Current through Pa Acts 2024-53, 2024-56 through 2024-111
Section 449.8 - Health care for the medically indigent
(a) Declaration of policy.--The General Assembly finds that every person in this Commonwealth should receive timely and appropriate health care services from any provider operating in this Commonwealth; that, as a continuing condition of licensure, each provider should offer and provide medically necessary, lifesaving and emergency health care services to every person in this Commonwealth, regardless of financial status or ability to pay; and that health care facilities may transfer patients only in instances where the facility lacks the staff or facilities to properly render definitive treatment.

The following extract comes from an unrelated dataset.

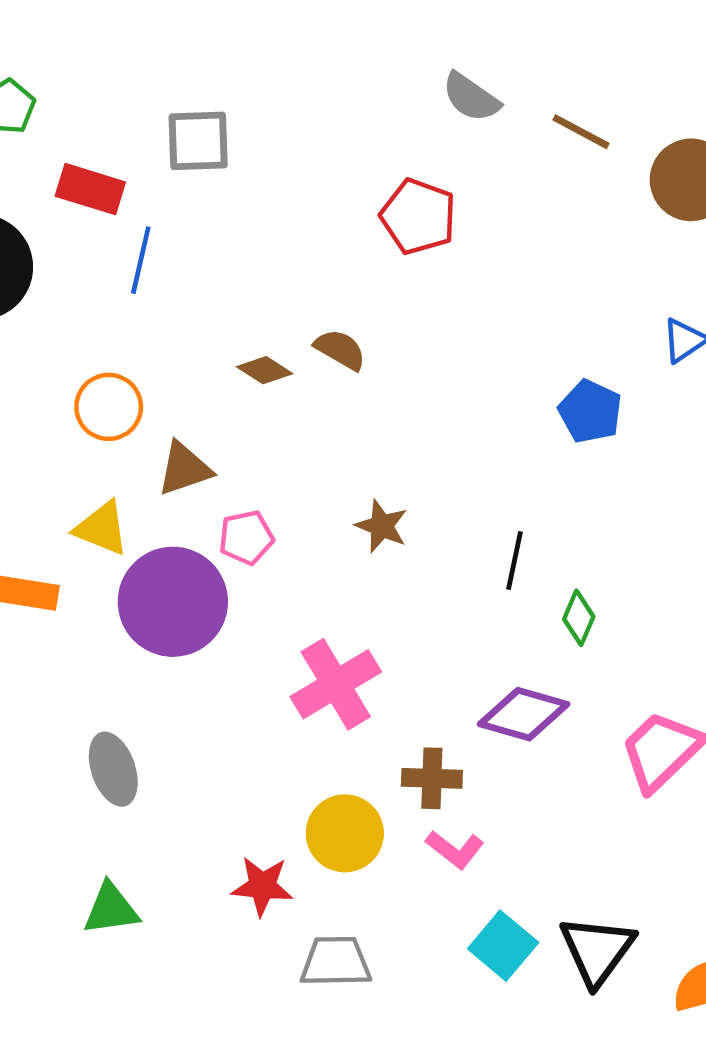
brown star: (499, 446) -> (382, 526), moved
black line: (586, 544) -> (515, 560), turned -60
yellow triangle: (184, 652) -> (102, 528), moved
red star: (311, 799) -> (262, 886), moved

(b) Studies on indigent care.--To reduce the undue burden on the several providers that disproportionately treat medically indigent people on an uncompensated basis, to contain the long-term costs generated by untreated or delayed treatment of illness and disease and to determine the most appropriate means of treating and financing the treatment of medically indigent persons, the council, at the request of the Governor or the General Assembly, may undertake studies and utilize its current data base to:
(1) Study and analyze the medically indigent population, the magnitude of uncompensated care for the medically indigent, the degree of access to and the result of any lack of access by the medically indigent to appropriate care, the types of providers and the settings in which they provide indigent care and the cost of the provision of that care pursuant to subsection (c).
(2) Determine, from studies undertaken under paragraph (1), a definition of the medically indigent population and the most appropriate method for the delivery of timely and appropriate health care services to the medically indigent.
(c) Studies. --The council shall conduct studies pursuant to subsection (b)(1) and thereafter report to the Governor and the General Assembly the results of the studies and its recommendations. The council may contract with an independent vendor to conduct the study in accordance with the provisions for selecting vendors in section 16. The study shall include, but not be limited to, the following:
(1) the number and characteristics of the medically indigent population, including such factors as income, employment status, health status, patterns of health care utilization, type of health care needed and utilized, eligibility for health care insurance, distribution of this population on a geographic basis and by age, sex and racial or linguistic characteristics, and the changes in these characteristics, including the following:
(i) the needs and problems of indigent persons in urban areas;
(ii) the needs and problems of indigent persons in rural areas;
(iii) the needs and problems of indigent persons who are members of racial or linguistic minorities;
(iv) the needs and problems of indigent persons in areas of high unemployment; and
(v) the needs and problems of the underinsured;
(2) the degree of and any change in access of this population to sources of health care, including hospitals, physicians and other providers;
(3) the distribution and means of financing indigent care between and among providers, insurers, government, purchasers and consumers, and the effect of that distribution on each;
(4) the major types of care rendered to the indigent, the setting in which each type of care is rendered and the need for additional care of each type by the indigent;
(5) the likely impact of changes in the health delivery system, including managed care entities, and the effects of cost containment in the Commonwealth on the access to, availability of and financing of needed care for the indigent, including the impact on providers which provide a disproportionate amount of care to the indigent;
(6) the distribution of delivered care and actual cost to render such care by provider, region and subregion;
(7) the provision of care to the indigent through improvements in the primary health care system, including the management of needed hospital care by primary care providers;
(8) innovative means to finance and deliver care to the medically indigent; and
(9) reduction in the dependence of indigent persons on hospital services through improvements in preventive health measures.

35 P.S. § 449.8

1986, July 8, P.L. 408, No. 89, §8, imd. effective. Reenacted and amended 1993, June 28, P.L. 146, No. 34, §1, imd. effective. Reenacted 2003 , July 17, P.L. 31, No. 14, § 3, imd. effective; 2009, June 10, P.L. 10, No. 3, §3, retroactive effective 6/29/2008.